[Dataset entries]:
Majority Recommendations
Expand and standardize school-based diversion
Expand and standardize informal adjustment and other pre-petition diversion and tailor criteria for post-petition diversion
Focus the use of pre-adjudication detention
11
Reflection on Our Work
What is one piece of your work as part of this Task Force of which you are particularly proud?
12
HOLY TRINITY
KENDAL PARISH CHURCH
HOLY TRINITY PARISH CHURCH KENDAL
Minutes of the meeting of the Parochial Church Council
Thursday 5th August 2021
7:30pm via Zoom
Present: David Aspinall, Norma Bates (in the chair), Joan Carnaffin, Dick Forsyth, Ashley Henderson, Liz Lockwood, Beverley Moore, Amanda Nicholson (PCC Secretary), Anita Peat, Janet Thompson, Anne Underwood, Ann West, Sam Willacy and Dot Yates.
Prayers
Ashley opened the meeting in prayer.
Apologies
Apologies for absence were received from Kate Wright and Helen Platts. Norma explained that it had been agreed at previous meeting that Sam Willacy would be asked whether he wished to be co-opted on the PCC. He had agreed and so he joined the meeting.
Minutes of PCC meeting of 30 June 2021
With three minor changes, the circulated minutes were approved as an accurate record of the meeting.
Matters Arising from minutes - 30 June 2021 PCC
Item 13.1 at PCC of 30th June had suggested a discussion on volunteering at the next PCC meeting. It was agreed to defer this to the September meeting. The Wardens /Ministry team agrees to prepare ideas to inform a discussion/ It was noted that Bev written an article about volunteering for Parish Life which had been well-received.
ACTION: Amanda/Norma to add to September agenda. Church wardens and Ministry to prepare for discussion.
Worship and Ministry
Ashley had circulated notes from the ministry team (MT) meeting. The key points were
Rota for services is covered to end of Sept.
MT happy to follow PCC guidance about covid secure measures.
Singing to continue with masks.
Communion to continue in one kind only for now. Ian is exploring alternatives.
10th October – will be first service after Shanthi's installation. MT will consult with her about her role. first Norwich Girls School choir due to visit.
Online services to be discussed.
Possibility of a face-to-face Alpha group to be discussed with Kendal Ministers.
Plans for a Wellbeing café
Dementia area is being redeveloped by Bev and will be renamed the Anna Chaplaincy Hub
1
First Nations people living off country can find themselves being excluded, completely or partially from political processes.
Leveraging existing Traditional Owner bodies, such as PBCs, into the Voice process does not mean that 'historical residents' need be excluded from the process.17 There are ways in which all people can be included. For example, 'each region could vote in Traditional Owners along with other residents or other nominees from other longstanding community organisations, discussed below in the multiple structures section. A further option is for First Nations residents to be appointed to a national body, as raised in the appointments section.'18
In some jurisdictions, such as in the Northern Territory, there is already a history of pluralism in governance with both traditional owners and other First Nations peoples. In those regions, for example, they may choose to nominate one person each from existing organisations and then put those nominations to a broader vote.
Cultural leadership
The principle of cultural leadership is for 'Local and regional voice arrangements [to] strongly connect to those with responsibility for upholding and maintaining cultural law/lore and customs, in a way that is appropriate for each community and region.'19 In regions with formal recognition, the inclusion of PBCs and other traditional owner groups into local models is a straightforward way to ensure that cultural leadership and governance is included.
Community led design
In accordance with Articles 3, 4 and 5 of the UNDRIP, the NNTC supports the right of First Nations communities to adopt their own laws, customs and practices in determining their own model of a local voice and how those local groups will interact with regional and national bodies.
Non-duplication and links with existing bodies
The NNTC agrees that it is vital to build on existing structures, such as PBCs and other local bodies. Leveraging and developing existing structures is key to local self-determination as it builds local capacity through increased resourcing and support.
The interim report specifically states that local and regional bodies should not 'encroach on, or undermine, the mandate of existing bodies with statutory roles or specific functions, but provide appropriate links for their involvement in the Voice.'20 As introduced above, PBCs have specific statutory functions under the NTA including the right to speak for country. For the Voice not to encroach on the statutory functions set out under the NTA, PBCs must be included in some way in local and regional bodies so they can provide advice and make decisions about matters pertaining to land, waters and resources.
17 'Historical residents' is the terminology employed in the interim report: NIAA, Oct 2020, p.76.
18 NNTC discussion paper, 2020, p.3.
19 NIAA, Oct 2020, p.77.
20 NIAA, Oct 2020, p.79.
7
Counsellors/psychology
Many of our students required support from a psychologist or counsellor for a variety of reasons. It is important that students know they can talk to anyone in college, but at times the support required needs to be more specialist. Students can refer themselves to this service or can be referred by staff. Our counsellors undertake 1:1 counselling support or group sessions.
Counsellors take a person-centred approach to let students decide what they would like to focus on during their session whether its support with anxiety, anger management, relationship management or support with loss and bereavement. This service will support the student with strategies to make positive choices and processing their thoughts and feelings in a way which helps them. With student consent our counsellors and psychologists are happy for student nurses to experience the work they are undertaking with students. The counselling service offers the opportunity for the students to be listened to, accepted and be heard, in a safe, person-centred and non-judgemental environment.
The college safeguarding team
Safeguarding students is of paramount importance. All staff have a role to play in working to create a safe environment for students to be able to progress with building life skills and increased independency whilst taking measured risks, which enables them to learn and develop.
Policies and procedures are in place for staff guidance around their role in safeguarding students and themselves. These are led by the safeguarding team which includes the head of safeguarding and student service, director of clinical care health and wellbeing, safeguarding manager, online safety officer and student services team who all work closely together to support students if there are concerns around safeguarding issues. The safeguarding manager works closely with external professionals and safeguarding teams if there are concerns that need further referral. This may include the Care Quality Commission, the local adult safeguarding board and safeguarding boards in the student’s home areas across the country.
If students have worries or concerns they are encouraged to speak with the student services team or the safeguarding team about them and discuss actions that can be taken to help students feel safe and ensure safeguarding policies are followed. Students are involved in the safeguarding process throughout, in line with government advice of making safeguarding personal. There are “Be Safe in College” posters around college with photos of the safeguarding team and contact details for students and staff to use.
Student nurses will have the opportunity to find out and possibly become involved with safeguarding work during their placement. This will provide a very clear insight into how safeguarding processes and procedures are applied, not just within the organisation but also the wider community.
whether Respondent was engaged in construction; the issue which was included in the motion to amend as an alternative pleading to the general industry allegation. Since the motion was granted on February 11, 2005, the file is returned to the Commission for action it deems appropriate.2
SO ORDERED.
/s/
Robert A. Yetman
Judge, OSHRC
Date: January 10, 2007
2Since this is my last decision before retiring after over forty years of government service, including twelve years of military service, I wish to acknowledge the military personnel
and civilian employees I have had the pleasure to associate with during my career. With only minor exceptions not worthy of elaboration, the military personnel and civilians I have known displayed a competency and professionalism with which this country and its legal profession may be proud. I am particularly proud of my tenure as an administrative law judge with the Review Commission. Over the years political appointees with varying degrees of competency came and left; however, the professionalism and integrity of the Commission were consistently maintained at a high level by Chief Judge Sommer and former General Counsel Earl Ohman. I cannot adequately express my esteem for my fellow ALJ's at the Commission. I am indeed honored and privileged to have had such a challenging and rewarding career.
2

[To do]:
Report how many lines in the data contain the word "standardize", with no words besides the number.

[Response box]:
2